TEXTO DADO:
Abolición de la familia, la infame proposición
Ante el debate que el asesinato de Samuel ha abierto en torno a las familias escogidas, publicamos este texto de Jules Gleeson "con afán de procurar desde la lucha LGTBI y queer un discurso abiertamente abolicionista de la familia"
Este texto, traducido por Ricardo Galiano, es un fragmento del artículo que publicó Jules Gleeson en New Socialist en marzo de 2020. La traducción pertenece a la antología Las degeneradas trans acaban con la familia, coordinada por Ira Hybris desde la editorial transfeminista Imperdible, que se publicará próximamente. Hemos decidido publicar este pasaje de antemano, ante el debate que el asesinato de Samuel ha abierto en torno a las familias escogidas, y con afán de procurar desde la lucha LGTBI y queer un discurso abiertamente abolicionista de la familia.
En los últimos años, varies pensadores comunistas han tratado de revivir la demanda del Manifiesto Comunista por la abolición de la familia burguesa. Siguiendo el ejemplo más reciente del abolicionismo carcelario en Estados Unidos, hemos abogado por reemplazar la convención actual que divide a las crianzas entre hogares privados (en realidad, mediante el uso extensivo de empresas dedicadas al cuidado de las criaturas y acuerdos remunerados con las trabajadoras del cuidado). En este sentido, la abolición de la familia se trata de una estrategia provocativa, más sin duda positiva: abogamos por la sustitución de los hogares privados por procesos de estructuración de provisión directa, ofreciendo elementos clave de la crianza ─desde la satisfacción de las necesidades nutricionales hasta la alfabetización─ de una manera sistemática y colectivizada.
Esta es una visión de las relaciones comunistas que comienza con la subversión del daño provocado por la presente dominación que ejercen las relaciones patriarcales e instituciones raciales sobre nuestras crianzas. Pedimos la abolición de la familia no como medio para desdeñar los incansables esfuerzos de les proletaries para preservar el bienestar de sus allegados, sino conscientes de que estas luchas personales nunca podrán emanciparnos como clase por sí solas. Un sector minoritario de la política socialista contemporánea ha respondido a estos eslóganes contra la familia con una mezcla de alarma, rechazo feroz y aparente incomprensión. Según estos defensores izquierdistas de las leyes que rigen hoy el hogar, la familia es un bastión al margen de la neoliberalización global y expansiva de las relaciones económicas, un reino al margen de los precios y las condiciones humillantes del trabajo asalariado. Bajo este punto de vista, la abolición de la familia es una cruel estratagema que aspira a arrebatar a les trabajadores explotades las migajas de consuelo que alcanzan a arañar juntes.

EXTRACTO DE DATOS:
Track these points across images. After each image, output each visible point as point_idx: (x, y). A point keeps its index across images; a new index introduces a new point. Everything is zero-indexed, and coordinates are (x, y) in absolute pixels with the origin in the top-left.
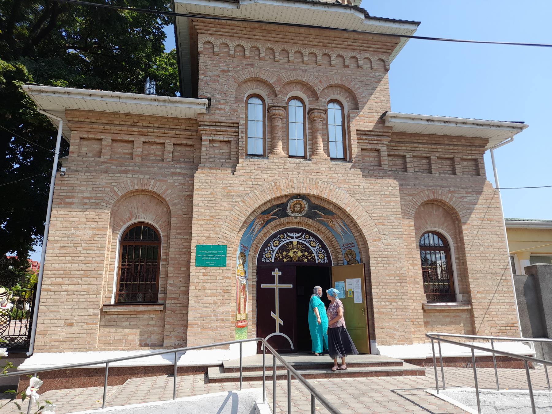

QUÉ SE PIDE: Por favor, traduce al inglés esta oración del texto sobre la abolición de la familia: «Un sector minoritario de la política socialista contemporánea ha respondido a estos eslóganes contra la familia con una mezcla de alarma, rechazo feroz y aparente incomprensión». El material es independiente del texto.

RESPUESTA DESARROLLADA: A minority sector of contemporary socialist politics has responded to these anti-family slogans with a mixture of alarm, fierce rejection, and apparent incomprehension.